I love where the story is going, I saw a grammar error in the last one but I forgot about it. My heart is pounding. You are one of the many writers I look up to, I hope one day I will be able to improve my skills enough to wright like this. I was not kidding about wanting to message you and chat. I have few people on here that I have favorited sooo... Guess I am kinds lonely.
I do not know if you remember but I talked to you before, about a year ago when I made this account. I said I loved this and I still do, I said I wanted you to make more and you did. I can't really explain why I have not been on here. But yeah, I instantly thought to check once I found out how to get back on here. I see you have made many more and I am re-reading all of them again. I hope they are even better than I remember them to be. I just wanted to say that you are an amazing writer and maybe we can talk to each other later. P.s. I am not that idiotic 12 year old I was, I am now 14 years and I have been studing writing and have found new reasons to read and write.

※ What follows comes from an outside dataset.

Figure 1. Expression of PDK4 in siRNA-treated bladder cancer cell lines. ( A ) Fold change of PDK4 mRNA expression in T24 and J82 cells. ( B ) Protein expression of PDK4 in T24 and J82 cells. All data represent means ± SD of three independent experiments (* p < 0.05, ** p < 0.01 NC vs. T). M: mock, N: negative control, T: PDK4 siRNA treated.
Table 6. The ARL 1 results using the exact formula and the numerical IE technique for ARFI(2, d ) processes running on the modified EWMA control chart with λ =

I am not usually one to rate 5 stars on anything,I am very picky especially when it comes to genres and fiction and non-fiction.As most people,I love fiction and fantasy fiction is my favorite.Even though I am a beginner and very young I have a better eye at spotting mistakes on paper than people think.I am what you might call a speed reader and are one of the fastest readers on the scholastic 7th-8th grade team but sometimes if I don't fully (I mean every detail) of whats going on i will misread something.For instance,when you are changing characters make a little a note I the description.I was totally confused at first when I zoomed down the page taking as many details in as I could,It was not until the about mid-way when I stopped and tried to figure what I had done wrong,because I thought I had acidently clicked on another book or something.Besides that this was one of the most amazing books I have read in writing.com so far it made me want to keep on reading to find out what happened next.It also made my heart sad at times like the balcony scene that was painted in my head or even mad when Amy hit her brother on the head with the plate and when the guards tackled "The Azure Demon".All in all It it one of my favorite books and I might have only saw 1 or 2 mistakes like a period where an exclamation point should have been used of a simple grammar mistake.5 stars to all and to all a long review.

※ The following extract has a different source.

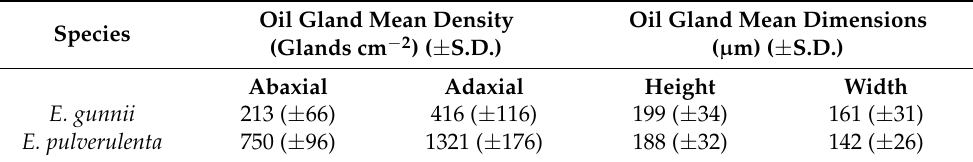
The data of gland density and dimensions are expressed as mean ± S.D. Oil gland density. EG: abaxial vs. adaxial, p < 0.01, n = 12; EP: abaxial vs. adaxial, p < 0.01, n = 12; EG: abaxial vs. EP abaxial, p < 0.01, n = 12: EG: adaxial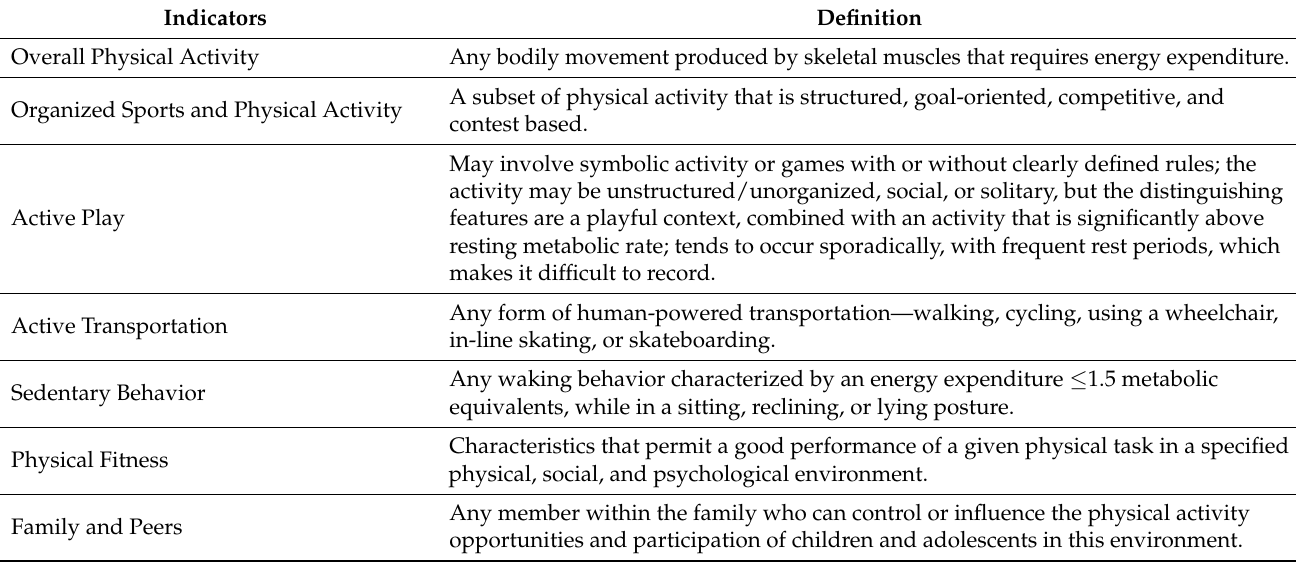
Table 1. Global Matrix 4.0 indicators of success in promoting physical activity 1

Like I said I'm a beginner and don't know how to critique this,but I will give it a shot. In the second sentence I see a comma AND a period mark together,which one is it supposed to be? Then on the third sentence I see no capitalation ,or is that period supposed to be a comma?Later on in the story where it says he brought her home and gave her to him there should probably be a comma after that or maybe a period. Well that is my little critique there and I think its a pretty good story.Keep going,Doc.
wow.This is really good.Short and heart-pounding.It made my hearet race and the details were very...um,detailed.The only problem i see is where it says She body felt as if it had been numbed.I would be correct if it said HER body.Was it just an overlooked mistake?